L’Association francophone des aînés du Nouveau-Brunswick déplore le fait que le gouvernement provincial ait refusé d’offrir une prime aux préposés qui travaillent dans les foyers de soins de longue durée en annonçant la liste de travailleurs essentiels qui vont recevoir une prime en lien avec la COVID-19.

L’AFANB demande au gouvernement de rectifier la situation dès que possible.

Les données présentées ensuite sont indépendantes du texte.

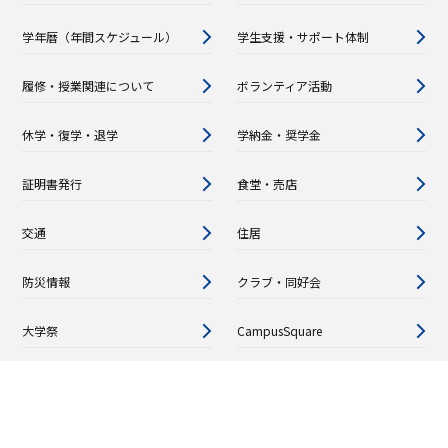
学年暦（年間スケジュール）
学生支援・サポート体制
履修・授業関連について
ボランティア活動
休学・復学・退学
学納金・奨学金
証明書発行
食堂・売店
交通
住居
防災情報
クラブ・同好会
大学祭
CampusSquare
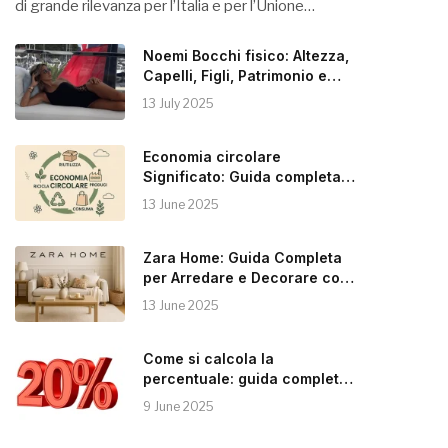
di grande rilevanza per l’Italia e per l’Unione…
Noemi Bocchi fisico: Altezza,
Capelli, Figli, Patrimonio e
Instagram
13 July 2025
Economia circolare
Significato: Guida completa
alla Sostenibilità
13 June 2025
Zara Home: Guida Completa
per Arredare e Decorare con
Stile
13 June 2025
Come si calcola la
percentuale: guida completa e
pratica
9 June 2025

Ces employés s’occupent des aînés les moins autonomes et les plus vulnérables face au coronavirus. Leurs conditions de travail étaient déjà difficiles avant la pandémie, le stress lié au coronavirus n’a rien fait pour améliorer leur sort. La pénurie d’employés dans ce secteur risque d’empirer si le gouvernement s’entête à ne pas leur donner la même prime qu’aux autres travailleurs essentiels. Ne pas la leur donner, c’est leur dire qu’ils ne la méritent pas. Leur moral n’était déjà pas très bon, imaginez maintenant.

Il faut préciser que même s’il n’y a pas encore eu d’éclosion du virus dans les foyers de soin du Nouveau-Brunswick, cela pourrait encore arriver n’importe quand. L’équipement de protection personnel que les employés doivent enfiler dès qu’ils arrivent au travail le leur rappelle. Jour après jour, ils s’inquiètent d’attraper le virus et de le transmettre à leurs proches et aux résidents des foyers.

Les préposés des foyers de soin méritent eux aussi de recevoir une prime, tout comme les autres travailleurs essentiels, d’autant plus qu’elle a justement été prévue pour eux. Le premier ministre Trudeau a précisé que cet argent était avant tout destiné «au personnel du domaine des soins comme les travailleurs dans les résidences pour aînés».

Tous les préposés qui travaillent auprès des aînés sont essentiels au bon fonctionnement de notre système de santé. Sans eux, qu’arriverait-il à nos hôpitaux, à nos communautés et à notre population?